Requirement 1 — In the article on the Jack B Yeats auctions, when and where did Glory to the Brave Singer last sell?
Requirement 2 — Decide whether each statement agrees with the article on the Jack B Yeats auctions, answering yes or no and quoting the words that decide it: (a) The Adam's sale is held on Wednesday, May 31st. (b) Justice dates from 1950. (c) Glory to the Brave Singer has often been shown in public since 1971.
Requirement 3 — Pick up the article on the Jack B Yeats auctions and carry it on from its final sentence.

Document segment —
Highly collectable works by Jack B Yeats feature strongly in two forthcoming fine art sales, with the top lot, Glory to the Brave Singer, expected to fetch €300,000-€400,000.
Between the two auctions – Whyte’s Irish and International Art on Monday, May 29th, followed by Adam’s Important Irish Art on Wednesday, May 31st – there are 12 Jack B Yeats offerings.
At Whyte’s, Glory to the Brave Singer is the headline work (lot 23, €300,000-€400,000). Depicting a reclining woman, and executed in 1950, it last sold in a Christie’s sale in 2005 and has featured at RHA, Cork and London exhibitions over the years. It has rarely been exhibited in public, however, since becoming part of a private collection in 1971, catalogue notes state.
Next up is Justice, from 1946 (lot 26, €150,000-€200,000), which last sold through the auction house in 2019, when it achieved €150,000.

Data extract —
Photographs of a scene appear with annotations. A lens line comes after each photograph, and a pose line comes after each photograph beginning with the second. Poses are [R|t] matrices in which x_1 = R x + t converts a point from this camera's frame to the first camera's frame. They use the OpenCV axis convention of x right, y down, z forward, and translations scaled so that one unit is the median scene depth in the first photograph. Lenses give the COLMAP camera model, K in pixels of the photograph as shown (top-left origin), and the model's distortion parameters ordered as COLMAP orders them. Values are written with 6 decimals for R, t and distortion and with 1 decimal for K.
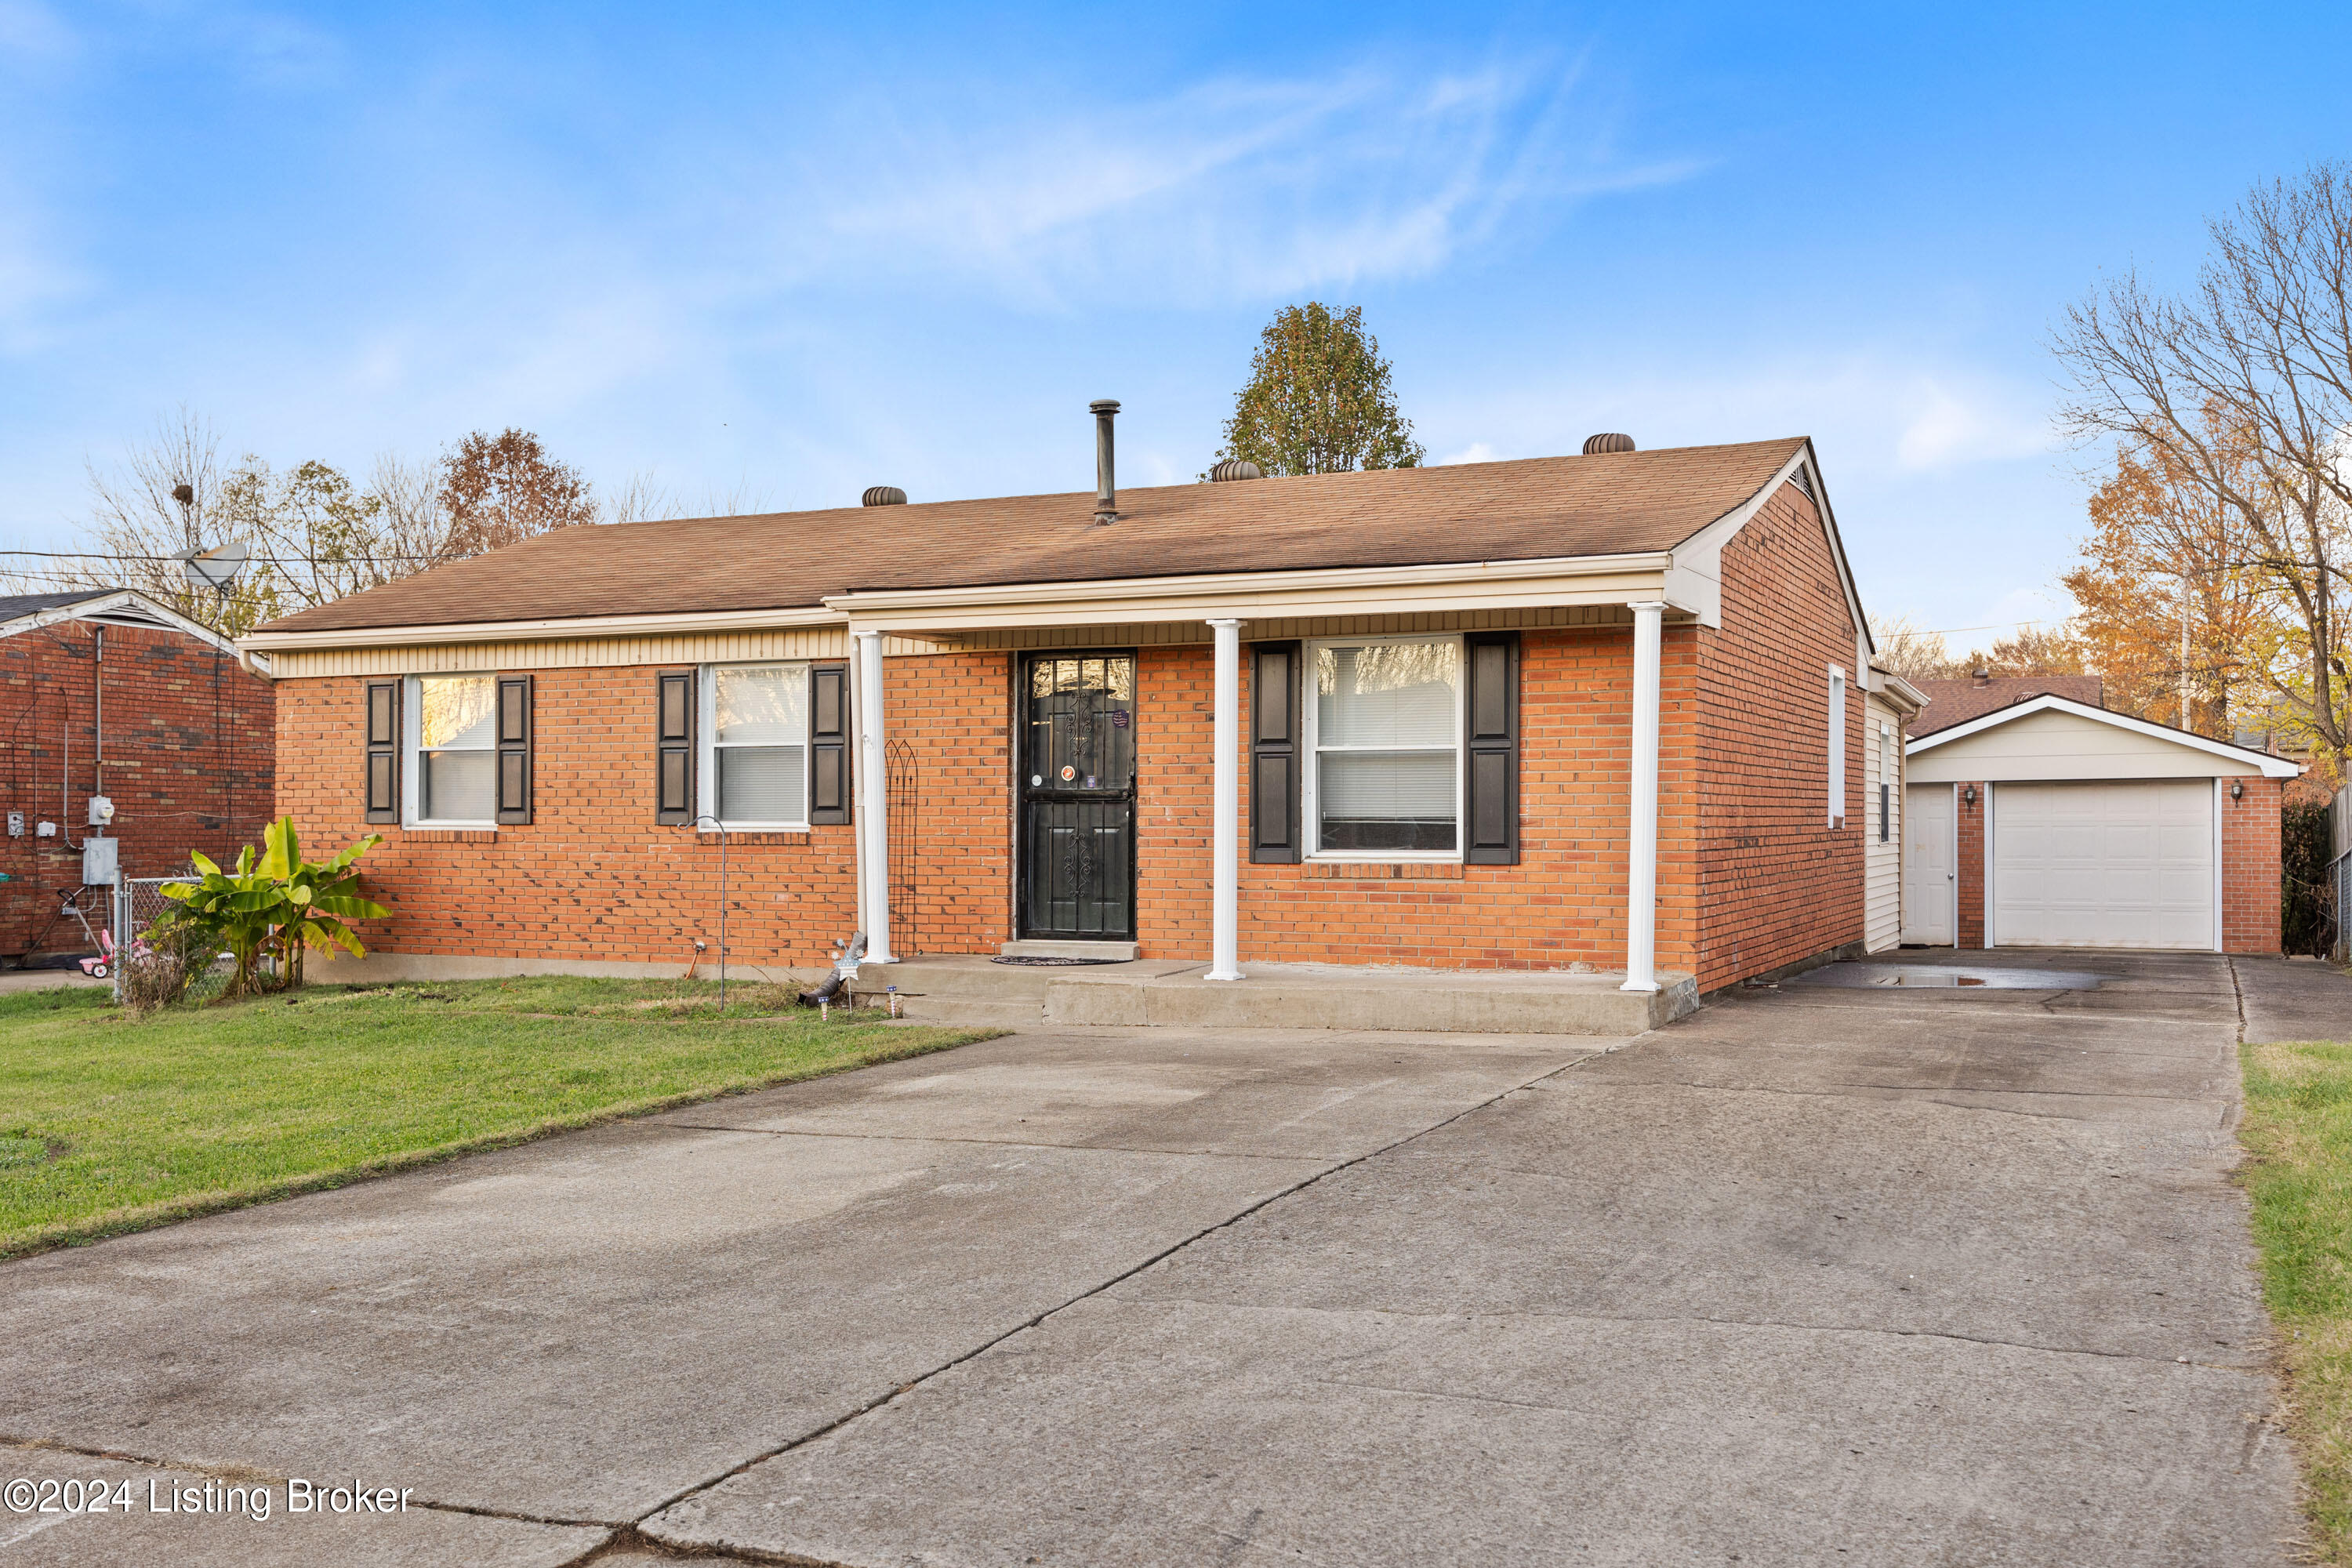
lens RADIAL K [[2056.5, 0, 1176.0], [0, 2056.5, 784.0], [0, 0, 1]] dist [-0.001910, 0.000587]
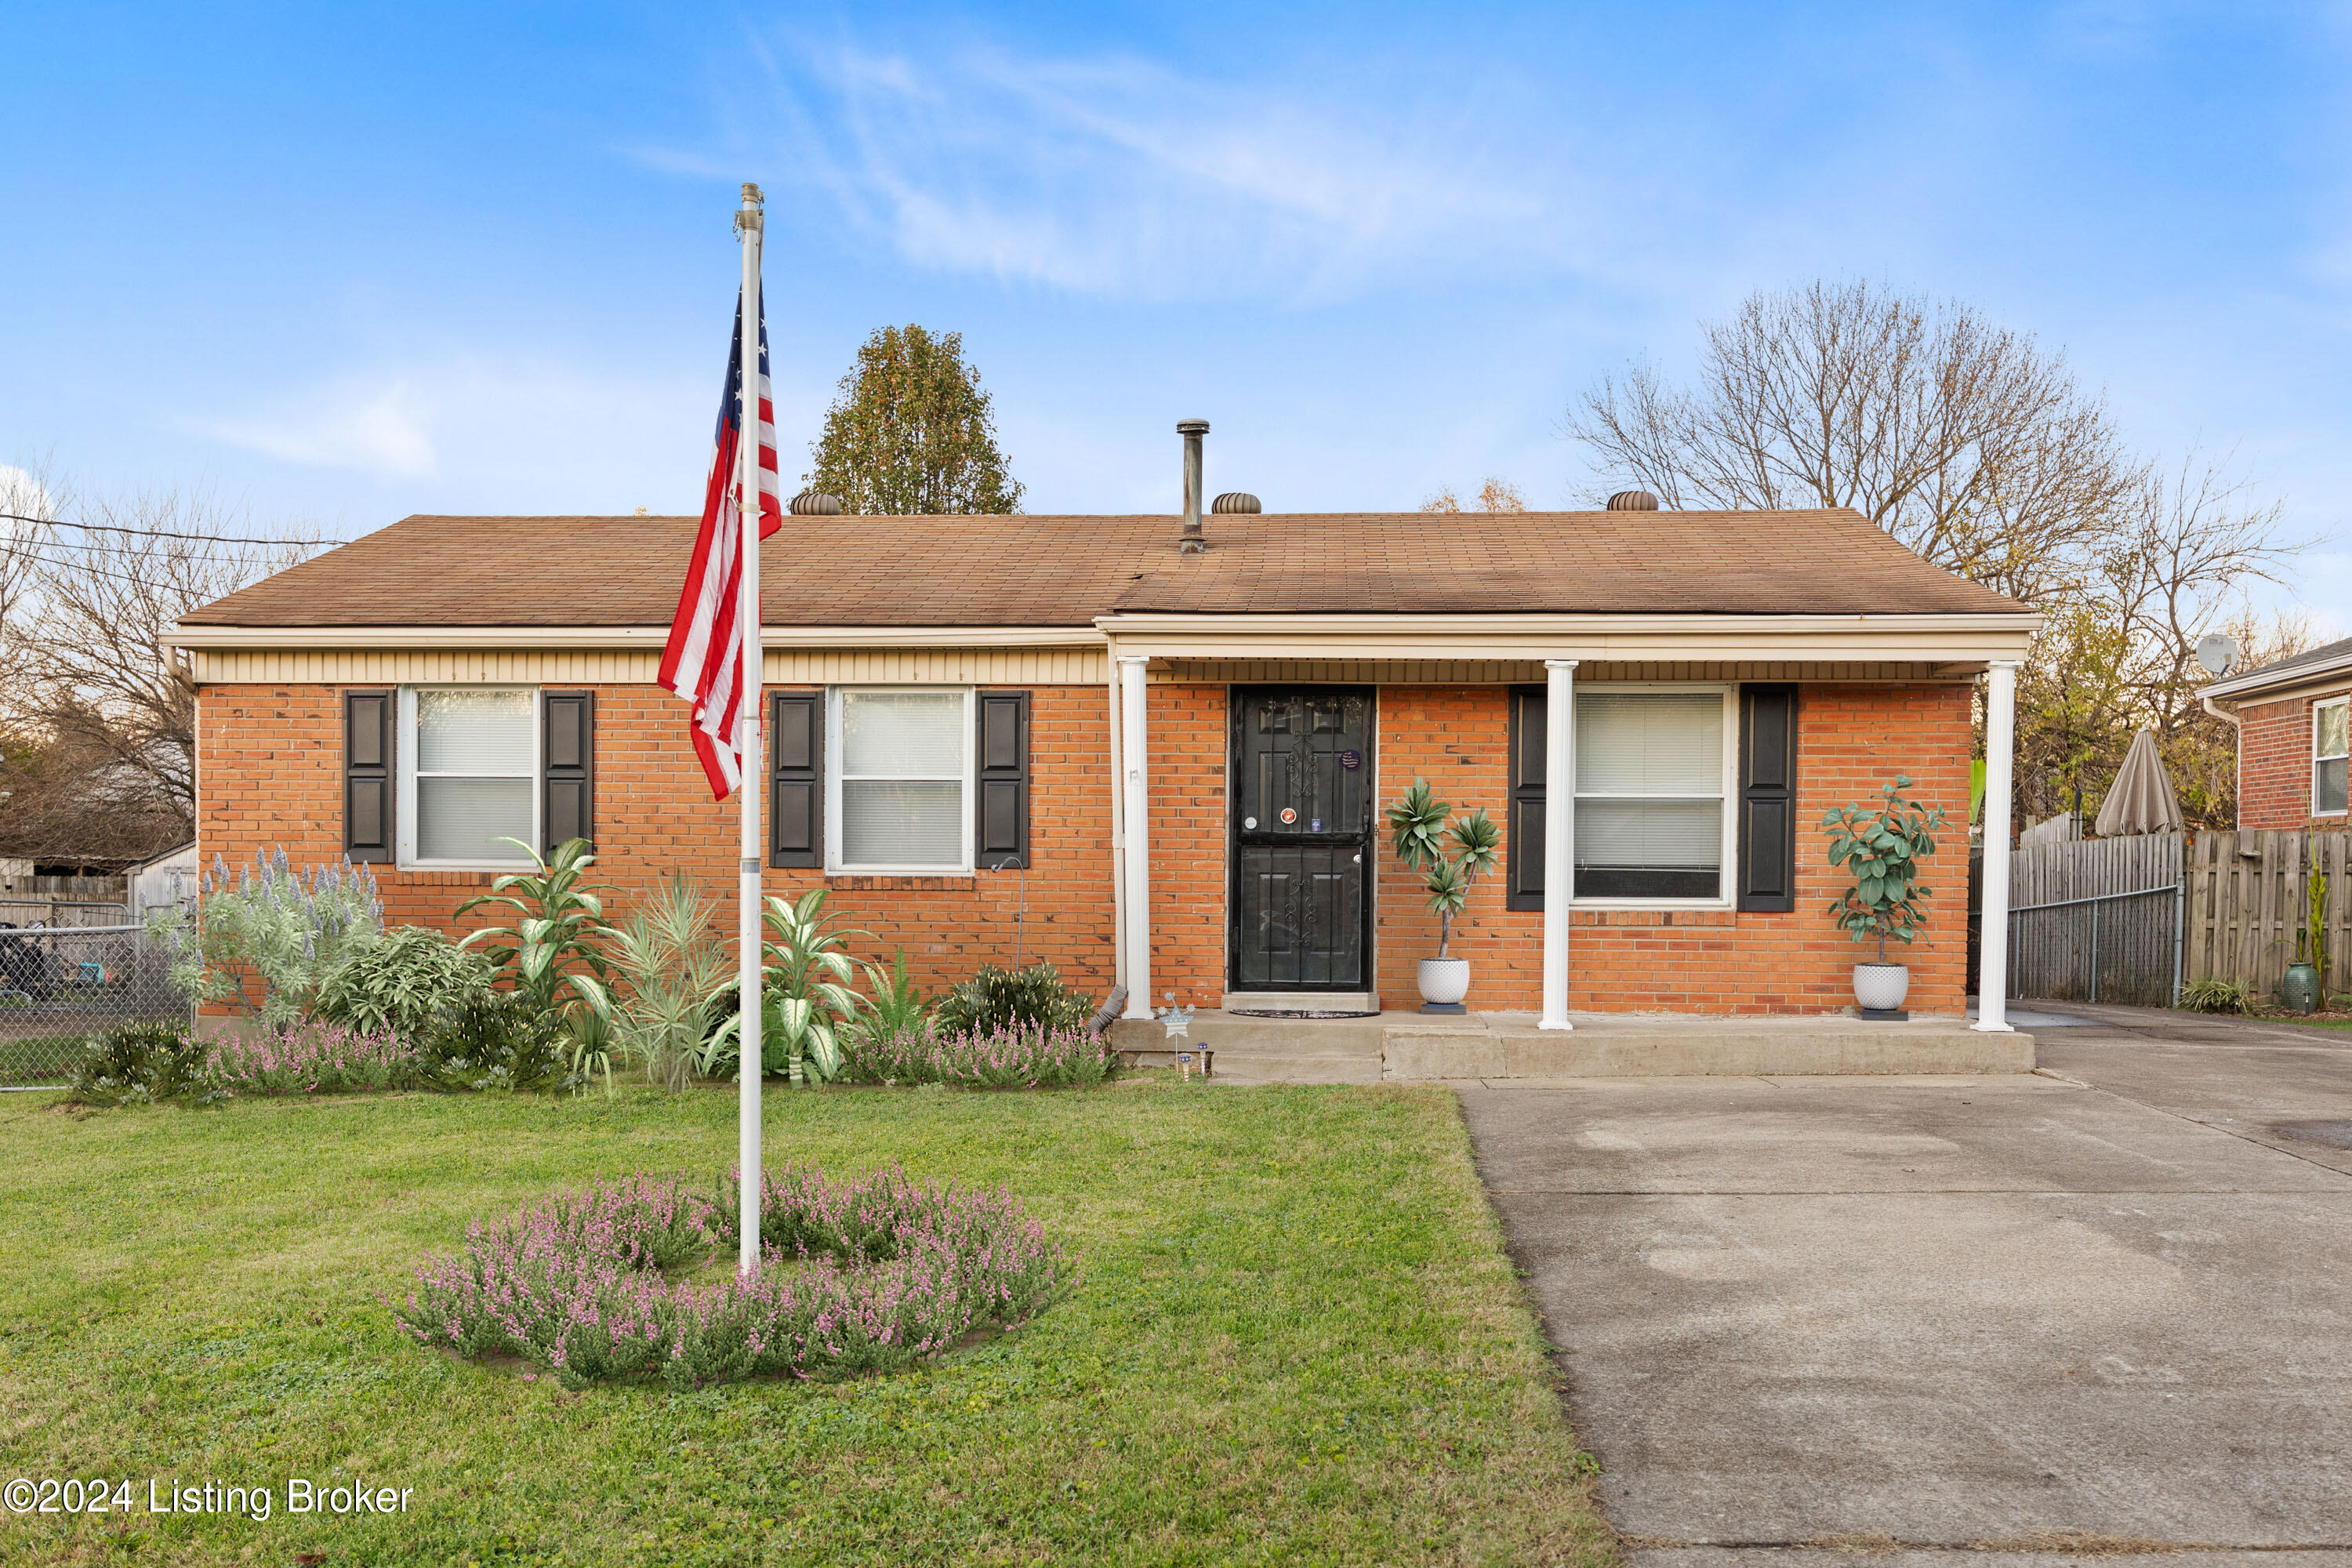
lens RADIAL K [[2110.2, 0, 1178.4], [0, 2110.2, 882.5], [0, 0, 1]] dist [-0.006529, -0.002984]
pose [[0.941598, 0.005520, 0.336694, -0.436972], [-0.013081, 0.999711, 0.020192, 0.006748], [-0.336485, -0.023417, 0.941398, 0.105472]]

Answer section 1 — It last sold in a Christie's sale in 2005.

Answer section 2 —
(a) Yes: "Adam’s Important Irish Art on Wednesday, May 31st"
(b) No: "Next up is Justice, from 1946"
(c) No: "It has rarely been exhibited in public, however, since becoming part of a private collection in 1971"

Answer section 3 —
The final offering from Whyte’s is The Waterfall Gate (lot 29, €70,000-€90,000), a more diminutive oil measuring 9×14 inches. “The theme of the waterfall is a recurring one in Yeats’ oeuvre and one which became synonymous with his youth as well as the beauty of nature,” the catalogue notes state. It is also suggested this work may signify the artist’s mortality, as when he painted it at the age of 73, his brother William and sister Lolly had predeceased him.
Adam’s Near the Docks, a Jack Yeats from 1945 (lot 54, €100,000-€150,000), is evocative of the artist’s time with his grandfather, William Pollexfen in Sligo, where a pilot – a recurring theme in Yeats’ paintings – would guide merchant ships up the Garavogue river.
Eight watercolours in Adam’s sale offer more affordable works for those who wish to have a piece by Jack B Yeats. He painted the majority of these works in 1897-1910, a period when he was active as a cartoonist and illustrator. They feature race day vendors, circus, fairground and street performers, who were “unique characters … to whom Yeats was repeatedly drawn during this period”, according to Dr Michael Connerty of the Institute of Art, Design and Technology in Dún Laoghaire.
Other important works in Whyte’s catalogue include Roderic O’Conor’s Le Loing at Sundown (lot 15, €200,000-€300,000). O’Conor’s radical technique of “translucent stains … textured scumblings and thicker calligraphy strokes”, would have shocked many when it was painted circa 1902, and this influence can be traced back to the artists’ friendship with Van Gogh and Gauguin.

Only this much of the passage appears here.